Mais uma vez, o Rio Grande do Sul se vê submerso, não apenas em água, mas em um
desolador sentimento de déjà vu. As chuvas torrenciais, as secas severas e os ventos
implacáveis não são mais eventos isolados, mas capítulos recorrentes de uma mesma e
trágica narrativa. E a cada novo desastre, a pergunta se impõe com a força de uma
enchente: por que, diante de tantos avisos, persistimos no mesmo ciclo de inércia?
A ciência, há muito, aponta o Sul do Brasil como uma das áreas mais vulneráveis às
mudanças climáticas. As pesquisas não são segredos guardados a sete chaves, mas
alertas públicos, disponíveis a quem quiser ver. No entanto, experimentamos dias terríveis e
seguimos agindo como se fosse possível superar tamanha adversidade sem um plano
estratégico consistente, sem revisão e, crucialmente, sem um diálogo interno que abrace as
vozes dissonantes. A responsabilidade, sim, recai sobre quem governa, pois a informação
chega, mas os avisos são, inexplicavelmente, desconsiderados. Quem atua na área sabe:
as tendências de chuvas extremas, secas prolongadas e ventos cada vez mais fortes no Rio
Grande do Sul não apenas são reais, mas prometem se intensificar.
O Presente Inadiável: Reconstruindo Cidades
O que mais falta para que nossas lideranças revisem seus planos e ousem fazer diferente?
O escritor James Lovelock já sentenciava que teríamos de trabalhar para reconstruir
cidades destruídas por desastres ambientais no futuro. Esse futuro, caros leitores, não é
uma projeção distante; ele é o nosso presente. Não há mais margem para delongas ou para
a complacência. Você sabia que todo o CO2 que lançamos na atmosfera hoje leva entre 50
e 200 anos para se dissipar — e isso sem considerarmos tecnologias de remoção
atmosférica? Diante dessa realidade implacável, não temos mais o luxo de apenas pensar
em metas e indicadores de redução; precisamos, urgentemente, agir.
Outro ponto vital é compreender que o ambiente não se curva às fronteiras municipais ou
estaduais; ele perpassa regiões, nações e continentes. As soluções, portanto, precisam ser
conjuntas, idealmente articuladas por regiões com características hidrológicas e geográficas
semelhantes. Contudo, não se observa, com a sinceridade que o momento exige, um
engajamento pleno de algumas lideranças (é fundamental ressaltar: não todas) em
concretizar essa mudança. O discurso, muitas vezes, ainda se sobrepõe à ação efetiva. É
claro que certas transformações exigem prazos – curto, médio e longo – e não se resolvem
em um ou dois anos, como o tempo decorrido desde os últimos grandes desastres ambientais em 2024. Mas se o planejamento não for iniciado agora, a resolução nunca virá.

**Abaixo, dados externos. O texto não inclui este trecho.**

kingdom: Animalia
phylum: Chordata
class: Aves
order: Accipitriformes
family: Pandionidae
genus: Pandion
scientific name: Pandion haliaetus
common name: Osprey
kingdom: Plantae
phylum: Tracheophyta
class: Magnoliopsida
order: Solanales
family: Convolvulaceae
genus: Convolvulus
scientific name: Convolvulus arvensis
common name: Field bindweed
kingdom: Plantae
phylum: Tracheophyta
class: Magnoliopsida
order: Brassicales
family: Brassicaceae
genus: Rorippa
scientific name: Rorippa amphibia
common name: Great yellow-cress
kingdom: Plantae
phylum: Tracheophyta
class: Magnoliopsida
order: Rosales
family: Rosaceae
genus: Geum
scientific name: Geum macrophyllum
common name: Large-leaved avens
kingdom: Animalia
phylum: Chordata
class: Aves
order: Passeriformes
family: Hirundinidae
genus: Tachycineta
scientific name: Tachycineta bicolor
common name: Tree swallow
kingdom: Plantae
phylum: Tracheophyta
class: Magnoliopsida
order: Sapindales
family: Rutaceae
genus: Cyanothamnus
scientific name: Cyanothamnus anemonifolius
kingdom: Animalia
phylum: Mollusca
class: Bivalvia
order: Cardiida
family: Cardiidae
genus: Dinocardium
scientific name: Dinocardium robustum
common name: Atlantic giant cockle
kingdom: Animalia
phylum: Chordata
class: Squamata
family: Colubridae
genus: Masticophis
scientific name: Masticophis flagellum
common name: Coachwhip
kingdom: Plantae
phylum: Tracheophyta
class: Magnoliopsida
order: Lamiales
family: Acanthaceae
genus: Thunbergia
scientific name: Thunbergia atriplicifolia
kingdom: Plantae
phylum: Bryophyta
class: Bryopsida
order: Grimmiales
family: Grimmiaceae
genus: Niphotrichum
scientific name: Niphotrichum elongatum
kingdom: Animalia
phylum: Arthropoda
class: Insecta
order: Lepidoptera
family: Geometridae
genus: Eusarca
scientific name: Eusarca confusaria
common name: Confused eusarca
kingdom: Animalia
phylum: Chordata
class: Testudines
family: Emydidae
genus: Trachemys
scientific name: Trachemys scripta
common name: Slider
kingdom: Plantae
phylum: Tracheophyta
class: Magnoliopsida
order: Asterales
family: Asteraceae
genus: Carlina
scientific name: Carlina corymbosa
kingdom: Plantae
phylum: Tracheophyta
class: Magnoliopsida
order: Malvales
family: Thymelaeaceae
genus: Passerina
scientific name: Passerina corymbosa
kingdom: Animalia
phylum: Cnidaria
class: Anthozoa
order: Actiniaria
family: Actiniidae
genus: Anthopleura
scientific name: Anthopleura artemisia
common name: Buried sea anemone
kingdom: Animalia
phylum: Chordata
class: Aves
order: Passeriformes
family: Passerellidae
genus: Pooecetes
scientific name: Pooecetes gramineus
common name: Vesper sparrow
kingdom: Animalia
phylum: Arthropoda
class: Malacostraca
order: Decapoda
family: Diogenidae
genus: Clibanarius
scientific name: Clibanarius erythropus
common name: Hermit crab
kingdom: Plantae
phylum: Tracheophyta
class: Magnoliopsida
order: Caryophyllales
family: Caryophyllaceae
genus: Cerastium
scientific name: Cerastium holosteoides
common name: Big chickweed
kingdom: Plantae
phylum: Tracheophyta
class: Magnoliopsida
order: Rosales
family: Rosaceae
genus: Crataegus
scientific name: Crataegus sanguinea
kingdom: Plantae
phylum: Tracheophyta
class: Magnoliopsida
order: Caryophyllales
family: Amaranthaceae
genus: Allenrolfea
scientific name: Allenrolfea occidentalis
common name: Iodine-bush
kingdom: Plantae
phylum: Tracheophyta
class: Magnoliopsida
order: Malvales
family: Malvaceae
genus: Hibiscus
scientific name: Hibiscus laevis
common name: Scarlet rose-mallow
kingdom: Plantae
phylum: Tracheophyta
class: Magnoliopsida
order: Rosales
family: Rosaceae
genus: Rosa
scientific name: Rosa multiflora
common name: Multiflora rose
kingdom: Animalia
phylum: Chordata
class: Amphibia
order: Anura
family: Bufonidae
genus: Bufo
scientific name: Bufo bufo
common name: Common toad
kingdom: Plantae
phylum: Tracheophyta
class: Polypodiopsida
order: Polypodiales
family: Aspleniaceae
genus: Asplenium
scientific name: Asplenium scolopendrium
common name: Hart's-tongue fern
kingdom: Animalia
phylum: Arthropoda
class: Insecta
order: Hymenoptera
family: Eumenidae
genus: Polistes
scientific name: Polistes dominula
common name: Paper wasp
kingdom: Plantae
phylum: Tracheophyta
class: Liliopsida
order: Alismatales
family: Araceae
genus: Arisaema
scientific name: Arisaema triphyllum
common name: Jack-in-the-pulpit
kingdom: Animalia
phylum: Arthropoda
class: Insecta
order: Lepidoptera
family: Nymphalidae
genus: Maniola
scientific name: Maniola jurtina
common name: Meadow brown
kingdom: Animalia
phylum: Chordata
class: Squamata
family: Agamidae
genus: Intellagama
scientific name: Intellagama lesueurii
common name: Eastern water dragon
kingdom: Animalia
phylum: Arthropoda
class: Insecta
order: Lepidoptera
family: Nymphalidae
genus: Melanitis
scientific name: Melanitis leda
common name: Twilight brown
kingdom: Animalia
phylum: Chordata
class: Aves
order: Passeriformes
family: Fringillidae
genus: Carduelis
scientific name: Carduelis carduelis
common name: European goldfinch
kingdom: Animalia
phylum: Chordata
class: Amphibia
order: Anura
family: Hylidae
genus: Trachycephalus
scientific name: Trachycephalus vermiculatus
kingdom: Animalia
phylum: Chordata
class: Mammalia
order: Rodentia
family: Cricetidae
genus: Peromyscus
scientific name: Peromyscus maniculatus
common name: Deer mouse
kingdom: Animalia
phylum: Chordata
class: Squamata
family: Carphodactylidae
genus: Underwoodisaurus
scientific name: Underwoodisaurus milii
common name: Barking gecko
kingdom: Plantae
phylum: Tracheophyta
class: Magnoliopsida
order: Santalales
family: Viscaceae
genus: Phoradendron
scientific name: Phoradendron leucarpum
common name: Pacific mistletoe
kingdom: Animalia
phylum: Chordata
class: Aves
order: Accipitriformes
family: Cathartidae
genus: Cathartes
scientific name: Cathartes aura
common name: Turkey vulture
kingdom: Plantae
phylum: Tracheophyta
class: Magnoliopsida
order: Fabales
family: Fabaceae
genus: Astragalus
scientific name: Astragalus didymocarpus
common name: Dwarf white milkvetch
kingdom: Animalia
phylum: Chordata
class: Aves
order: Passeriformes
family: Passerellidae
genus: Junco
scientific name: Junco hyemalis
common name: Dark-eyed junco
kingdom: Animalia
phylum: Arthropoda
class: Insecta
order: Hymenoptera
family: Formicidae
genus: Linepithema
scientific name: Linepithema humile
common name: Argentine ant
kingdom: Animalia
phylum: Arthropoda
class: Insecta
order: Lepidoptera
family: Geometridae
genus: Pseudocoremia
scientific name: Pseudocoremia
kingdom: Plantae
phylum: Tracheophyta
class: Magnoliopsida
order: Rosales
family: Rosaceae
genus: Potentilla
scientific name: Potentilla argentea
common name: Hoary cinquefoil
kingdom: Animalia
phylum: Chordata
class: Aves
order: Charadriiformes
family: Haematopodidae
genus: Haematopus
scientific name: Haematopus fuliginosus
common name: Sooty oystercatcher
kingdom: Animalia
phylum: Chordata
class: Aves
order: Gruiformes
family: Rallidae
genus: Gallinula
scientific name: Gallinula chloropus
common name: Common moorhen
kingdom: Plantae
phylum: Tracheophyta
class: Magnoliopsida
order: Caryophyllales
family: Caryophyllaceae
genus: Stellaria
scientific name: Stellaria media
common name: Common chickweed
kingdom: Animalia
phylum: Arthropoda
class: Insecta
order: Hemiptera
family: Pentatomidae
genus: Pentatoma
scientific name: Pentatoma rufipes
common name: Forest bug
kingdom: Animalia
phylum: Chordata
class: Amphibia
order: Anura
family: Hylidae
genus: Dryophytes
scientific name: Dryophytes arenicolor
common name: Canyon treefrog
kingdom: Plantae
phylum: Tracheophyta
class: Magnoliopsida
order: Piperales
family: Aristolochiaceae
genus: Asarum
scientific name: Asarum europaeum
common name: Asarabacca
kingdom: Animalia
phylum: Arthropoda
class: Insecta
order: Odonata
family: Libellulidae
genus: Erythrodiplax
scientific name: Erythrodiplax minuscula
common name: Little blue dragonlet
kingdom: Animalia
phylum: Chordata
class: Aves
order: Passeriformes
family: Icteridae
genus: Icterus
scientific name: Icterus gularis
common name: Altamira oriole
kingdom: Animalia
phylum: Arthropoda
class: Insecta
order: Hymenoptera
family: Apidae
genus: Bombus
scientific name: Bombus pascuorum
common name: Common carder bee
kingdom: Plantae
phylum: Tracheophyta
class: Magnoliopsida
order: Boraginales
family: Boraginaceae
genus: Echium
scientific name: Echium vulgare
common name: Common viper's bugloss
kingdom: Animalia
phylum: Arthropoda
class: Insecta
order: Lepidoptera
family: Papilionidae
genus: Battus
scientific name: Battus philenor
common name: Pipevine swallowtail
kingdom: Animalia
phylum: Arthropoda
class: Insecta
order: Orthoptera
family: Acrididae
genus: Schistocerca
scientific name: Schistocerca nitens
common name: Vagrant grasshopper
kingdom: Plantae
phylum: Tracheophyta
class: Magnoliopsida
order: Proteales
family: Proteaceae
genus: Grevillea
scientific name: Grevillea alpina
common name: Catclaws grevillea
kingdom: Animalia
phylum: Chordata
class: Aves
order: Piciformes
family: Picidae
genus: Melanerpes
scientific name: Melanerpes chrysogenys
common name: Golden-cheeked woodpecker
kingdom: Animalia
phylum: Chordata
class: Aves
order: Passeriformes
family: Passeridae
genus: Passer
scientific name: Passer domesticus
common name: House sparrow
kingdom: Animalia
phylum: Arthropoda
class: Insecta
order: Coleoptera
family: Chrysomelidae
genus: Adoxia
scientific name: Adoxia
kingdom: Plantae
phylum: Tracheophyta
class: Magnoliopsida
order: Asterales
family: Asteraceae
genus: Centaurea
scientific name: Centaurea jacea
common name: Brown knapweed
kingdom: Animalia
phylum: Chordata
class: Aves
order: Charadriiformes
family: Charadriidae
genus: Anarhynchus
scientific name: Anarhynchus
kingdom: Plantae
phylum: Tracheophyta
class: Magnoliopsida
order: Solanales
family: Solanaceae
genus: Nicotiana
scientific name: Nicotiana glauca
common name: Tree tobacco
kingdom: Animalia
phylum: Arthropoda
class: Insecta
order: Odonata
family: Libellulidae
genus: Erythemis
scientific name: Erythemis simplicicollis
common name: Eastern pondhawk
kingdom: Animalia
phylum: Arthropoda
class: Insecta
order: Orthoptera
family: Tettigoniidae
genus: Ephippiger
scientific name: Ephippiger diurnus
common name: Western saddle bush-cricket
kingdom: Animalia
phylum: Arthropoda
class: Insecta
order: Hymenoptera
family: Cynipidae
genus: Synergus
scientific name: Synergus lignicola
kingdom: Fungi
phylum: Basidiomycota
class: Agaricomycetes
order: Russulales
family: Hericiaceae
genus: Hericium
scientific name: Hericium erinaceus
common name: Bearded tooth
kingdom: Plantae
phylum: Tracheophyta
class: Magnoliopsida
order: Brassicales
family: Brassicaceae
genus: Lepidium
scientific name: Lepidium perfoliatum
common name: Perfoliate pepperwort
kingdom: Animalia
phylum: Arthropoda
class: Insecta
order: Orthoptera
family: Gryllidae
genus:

A Interconexão Global e a Visão Sistêmica
É imperativo que governantes e líderes de organizações reconheçam que os problemas
ambientais são a base, o pano de fundo, para profundos problemas sociais e econômicos.
Não se trata apenas de preservar o meio ambiente por si só – embora isso seja vital –, mas
de entender que os estragos, os custos, são sentidos diretamente na economia e na vida
das pessoas. Quando lares são destruídos, vidas desestruturadas, e a produção agrícola
comprometida, o custo financeiro é imenso, para além do dano ambiental. Precisamos, com
urgência, de novas lideranças, preparadas e munidas de uma visão sistêmica, que
compreendam que fazemos parte de um todo interconectado. As ações locais reverberam
globalmente; a Amazônia, por exemplo, não é uma entidade isolada de nós ou do resto do
mundo. Vivemos em um planeta interconectado, em uma teia delicada onde nossos
impactos não se confinam ao nosso quadrado – eles transcendem os limites de nossa casa,
nosso município, nosso estado e nosso país.
Até que essa percepção sistêmica se consolide – que as questões ambientais são, no
fundo, a raiz de nossas mazelas sociais e econômicas –, continuaremos a lamentar as
perdas sem construir o futuro. Acredito firmemente em futuros possíveis, construídos em
harmonia entre pessoas, negócios e o meio ambiente; futuros que gerem valor para o todo.
É tempo de transformar o alerta em ação, a repetição em revisão e a inércia em uma
liderança verdadeiramente conectada com o amanhã que já é hoje.